(Dataset entries)
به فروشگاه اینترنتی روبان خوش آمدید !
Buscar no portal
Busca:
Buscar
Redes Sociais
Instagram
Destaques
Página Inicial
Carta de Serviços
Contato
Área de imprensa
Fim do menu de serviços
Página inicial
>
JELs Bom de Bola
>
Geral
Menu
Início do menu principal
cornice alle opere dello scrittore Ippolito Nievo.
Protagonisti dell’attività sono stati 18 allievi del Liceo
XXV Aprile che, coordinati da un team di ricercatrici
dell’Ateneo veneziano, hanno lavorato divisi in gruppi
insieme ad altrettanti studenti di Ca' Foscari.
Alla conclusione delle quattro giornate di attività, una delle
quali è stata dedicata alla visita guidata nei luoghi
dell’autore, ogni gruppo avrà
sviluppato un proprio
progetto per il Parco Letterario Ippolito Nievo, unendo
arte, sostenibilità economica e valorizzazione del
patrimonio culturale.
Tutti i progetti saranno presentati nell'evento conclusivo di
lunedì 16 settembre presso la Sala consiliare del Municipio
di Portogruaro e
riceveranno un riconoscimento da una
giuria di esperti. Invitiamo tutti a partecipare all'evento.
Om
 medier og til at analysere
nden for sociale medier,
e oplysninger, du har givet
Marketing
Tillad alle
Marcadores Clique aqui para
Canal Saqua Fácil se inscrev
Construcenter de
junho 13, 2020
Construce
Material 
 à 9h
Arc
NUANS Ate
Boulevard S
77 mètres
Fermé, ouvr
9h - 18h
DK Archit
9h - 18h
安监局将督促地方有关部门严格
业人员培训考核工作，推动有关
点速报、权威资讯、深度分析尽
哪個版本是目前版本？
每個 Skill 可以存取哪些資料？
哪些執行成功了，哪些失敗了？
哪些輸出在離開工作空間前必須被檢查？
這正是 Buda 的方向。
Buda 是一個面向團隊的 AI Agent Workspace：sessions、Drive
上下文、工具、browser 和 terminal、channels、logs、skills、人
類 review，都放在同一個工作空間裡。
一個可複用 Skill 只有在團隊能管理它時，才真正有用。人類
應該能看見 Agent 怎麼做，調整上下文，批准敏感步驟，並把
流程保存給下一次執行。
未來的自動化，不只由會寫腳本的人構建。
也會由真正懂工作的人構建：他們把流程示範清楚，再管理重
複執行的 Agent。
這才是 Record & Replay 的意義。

● JOB ITEM
Copy out every line of the listing above word for word, keeping the original order, spelling, and punctuation.

● TASK SOLUTION
به فروشگاه اینترنتی روبان خوش آمدید !
Buscar no portal
Busca:
Buscar
Redes Sociais
Instagram
Destaques
Página Inicial
Carta de Serviços
Contato
Área de imprensa
Fim do menu de serviços
Página inicial
>
JELs Bom de Bola
>
Geral
Menu
Início do menu principal
cornice alle opere dello scrittore Ippolito Nievo.
Protagonisti dell’attività sono stati 18 allievi del Liceo
XXV Aprile che, coordinati da un team di ricercatrici
dell’Ateneo veneziano, hanno lavorato divisi in gruppi
insieme ad altrettanti studenti di Ca' Foscari.
Alla conclusione delle quattro giornate di attività, una delle
quali è stata dedicata alla visita guidata nei luoghi
dell’autore, ogni gruppo avrà
sviluppato un proprio
progetto per il Parco Letterario Ippolito Nievo, unendo
arte, sostenibilità economica e valorizzazione del
patrimonio culturale.
Tutti i progetti saranno presentati nell'evento conclusivo di
lunedì 16 settembre presso la Sala consiliare del Municipio
di Portogruaro e
riceveranno un riconoscimento da una
giuria di esperti. Invitiamo tutti a partecipare all'evento.
Om
 medier og til at analysere
nden for sociale medier,
e oplysninger, du har givet
Marketing
Tillad alle
Marcadores Clique aqui para
Canal Saqua Fácil se inscrev
Construcenter de
junho 13, 2020
Construce
Material 
 à 9h
Arc
NUANS Ate
Boulevard S
77 mètres
Fermé, ouvr
9h - 18h
DK Archit
9h - 18h
安监局将督促地方有关部门严格
业人员培训考核工作，推动有关
点速报、权威资讯、深度分析尽
哪個版本是目前版本？
每個 Skill 可以存取哪些資料？
哪些執行成功了，哪些失敗了？
哪些輸出在離開工作空間前必須被檢查？
這正是 Buda 的方向。
Buda 是一個面向團隊的 AI Agent Workspace：sessions、Drive
上下文、工具、browser 和 terminal、channels、logs、skills、人
類 review，都放在同一個工作空間裡。
一個可複用 Skill 只有在團隊能管理它時，才真正有用。人類
應該能看見 Agent 怎麼做，調整上下文，批准敏感步驟，並把
流程保存給下一次執行。
未來的自動化，不只由會寫腳本的人構建。
也會由真正懂工作的人構建：他們把流程示範清楚，再管理重
複執行的 Agent。
這才是 Record & Replay 的意義。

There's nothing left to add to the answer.